In our case on Monday, the Applicant was quite aggressive and unreasonable. The application was filed in late December also, with a hearing date set in the first week of January, which may or may not have been a deliberate attempt to reduce available preparation time for the Respondent. However, we had made a reasonable offer during the break and put the Applicant on notice of exactly what we would do if the application was not withdrawn. Needless to say, that was ignored, and the Applicant responded only by asking for our consent to ridiculous orders that NCAT did not have jurisdiction to make, to make matters even worse. To start the year off, the Applicant found itself a very long way from home, like a fish out of water, with its case dismissed without a right of reinstatement in under half an hour. Several thousand dollars in costs are now more than likely to proceed to enforcement, absent agreement from the Applicant.

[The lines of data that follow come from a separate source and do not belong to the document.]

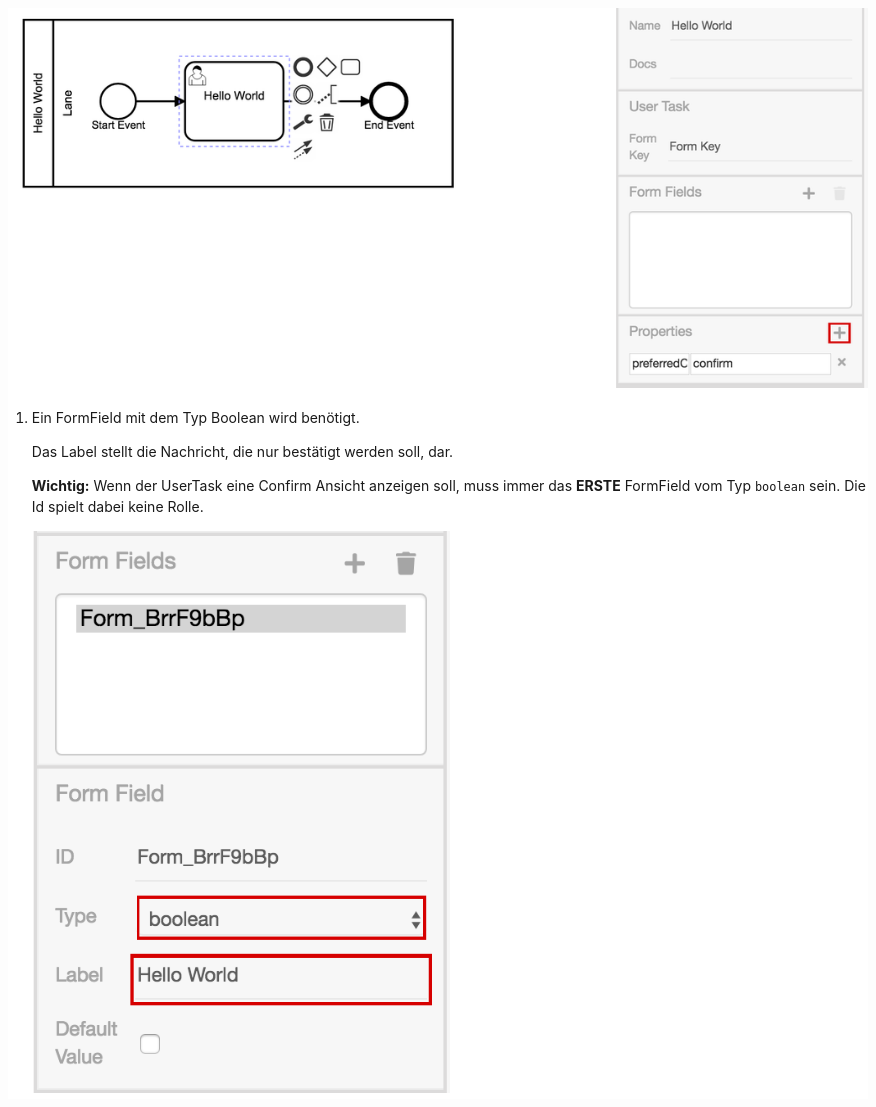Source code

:    <img src="./images/extensions-selection.png" width="100%" />

1. Ein FormField mit dem Typ Boolean wird benötigt.

   Das Label stellt die Nachricht, die nur bestätigt werden soll, dar.

   **Wichtig:** Wenn der UserTask eine Confirm Ansicht anzeigen soll, muss
   immer das **ERSTE** FormField vom Typ `boolean` sein.
   Die Id spielt dabei keine Rolle.

   <img src="./images/confirm-form-field.png" width="50%" />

Ultimately, while lower level Courts and Tribunals can be a quick, effective and overall great means to obtain relief, and representing yourself can save you a lot of money, be sure you know what you’re doing before embarking on such a journey. At the very least, get some advice about jurisdiction and a road map set out about how you should run your case before proceeding – not from a friend or someone volunteering information without qualifications – from an experienced lawyer. If, after that, you are confident enough to represent yourself, then do so, but ensure you seek competent legal advice again if the goal posts change throughout the case.